6 Il progetto Guignol è sempre stato segnato da un’identità forte, anche a fronte di numerosi cambi di line-up. Oggi che band sono i Guignol e cosa ha portato ciascun membro all’equilibrio attuale del gruppo?

Oggi i Guignol sono un gruppo che risponde a sé stesso e stop.  Senza necessità di dimostrare alcunché a nessuno e comunque a disposizione di chi volesse venire a scoprirci.  Era così anche in passato, solo che adesso tutto è più naturale: meno problematico e mediato, più istintivo, urgente ma paradossalmente anche più consapevole e forte di tanti anni di concerti, dischi, cose memorabili e altre da dimenticare. 

7 Pier, i tuoi testi sono da sempre centrali e riconoscibili. In un’epoca in cui l’attenzione è sempre più frammentata, quanto è ancora importante per voi raccontare storie complesse e non semplificate?

Per me è e resta fondamentale la scrittura. Non la complessità, anche se spesso coi miei testi posso sembrare verboso o particolarmente denso. L’aspetto che cerco davvero, ossessivamente – oltre e prima del significato – è il battere dei versi; quello con cui provo a evocare immagini, situazioni, storie. Altrettanto importante, se non di più anche, è il suono: degli strumenti così come quello dei versi (lo scandire e il battere delle parole, come dicevo prima…). Quindi, va da sé l’importanza della voce, come vettore di narrazione ma anche come strumento aggiunto.  

8 Il live resta il cuore pulsante della vostra musica. Come si traduce oggi sul palco l’universo emotivo dei Guignol, anche grazie all’apporto di strumenti come piano, organo e armonica?

Si traduce in un insieme che si muove, sale, scende, avvolge, sferza, picchia, abbatte e poi ti rimette in piedi, in un su e giù dinamico che ti chiede a ogni pezzo di prestare occhi, orecchie, mani e piedi per la nuova onda in arrivo.

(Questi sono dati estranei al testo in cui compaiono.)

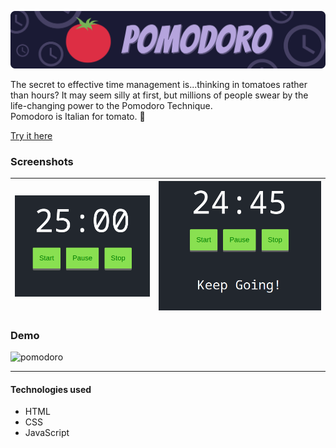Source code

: ![pomodoro](assets/pomodoro.png)

The secret to effective time management is...thinking in tomatoes rather than hours?
It may seem silly at first, but millions of people swear by the life-changing power to
the Pomodoro Technique. 
<br>Pomodoro is Italian for tomato. 🍅

[Try it here](https://sarvesh.tech/pomodoro)

### Screenshots
| ![sc1](assets/sc1.png) | ![sc2](assets/sc2.png) |
|---|---|

### Demo
![pomodoro](https://raw.githubusercontent.com/sarveshspatil111/pomodoro/main/assets/pomodoro.gif)

<hr>

#### Technologies used
- HTML
- CSS
- JavaScript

9 L’Arci Area di Carugate è una realtà storica della scena alternativa milanese e si avvicina ai quarant’anni di attività. Quanto è fondamentale per band come la vostra l’esistenza di luoghi così, capaci di resistere al tempo e alle mode?

È fondamentale, certo! E sarebbe bello lo fosse ancora, non solo per noi, ma soprattutto per chi verrà e per chi posti così non li ha mai neppure visti, o nemmeno immaginati, soprattutto per i più giovani e per chiunque sia alla ricerca di un luogo dove sfuggire un po’ alla desolazione circostante.  

10 Cosa può aspettarsi chi verrà a vedervi il 16 gennaio: sarà un concerto più intimo, più elettrico, più narrativo o un viaggio attraverso le diverse fasi della vostra storia?

Sarà un viaggio attraverso vari episodi della nostra storia: intimo, delicato… E anche parecchio turbolento. Garantito!

11 Guardando al futuro, questo live rappresenta solo una tappa o l’inizio di una nuova fase per i Guignol, magari con nuova musica o nuovi progetti all’orizzonte?

Si vive unicamente del presente e di quello che riusciamo a mettere in piedi ora, volta per volta, tanto più in tempi incerti come questi. Non so cosa sarà dei Guignol in futuro, può darsi che ci vedrete ancora suonare in giro, se a qualcuno andrà ancora di sentirci e se ci saranno opportunità come questa, e garantisco che non ci sarà mai un concerto uguale all’altro. Abbiamo un repertorio tale da poter andare avanti ancora a lungo, ma potremmo anche decidere di chiuderla qui e stop. Al momento mi sento di escludere l’eventualità di nuova musica. Chi vivrà vedrà.